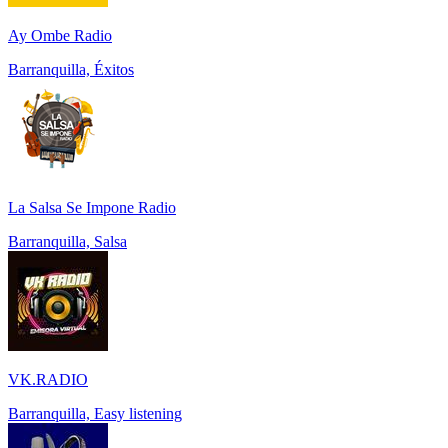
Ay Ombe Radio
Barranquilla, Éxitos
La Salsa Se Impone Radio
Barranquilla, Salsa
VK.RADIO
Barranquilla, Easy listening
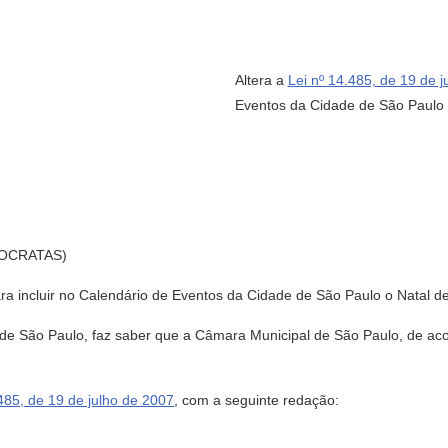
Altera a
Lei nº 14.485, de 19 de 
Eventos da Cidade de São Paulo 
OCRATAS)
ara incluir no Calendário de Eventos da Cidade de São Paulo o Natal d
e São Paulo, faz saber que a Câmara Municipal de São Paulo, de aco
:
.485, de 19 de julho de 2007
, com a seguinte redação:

## Exercise aim
In the listing above, which lines include the string "Eventos"? Return every one of them.

## Your solution
Eventos da Cidade de São Paulo 
ara incluir no Calendário de Eventos da Cidade de São Paulo o Natal d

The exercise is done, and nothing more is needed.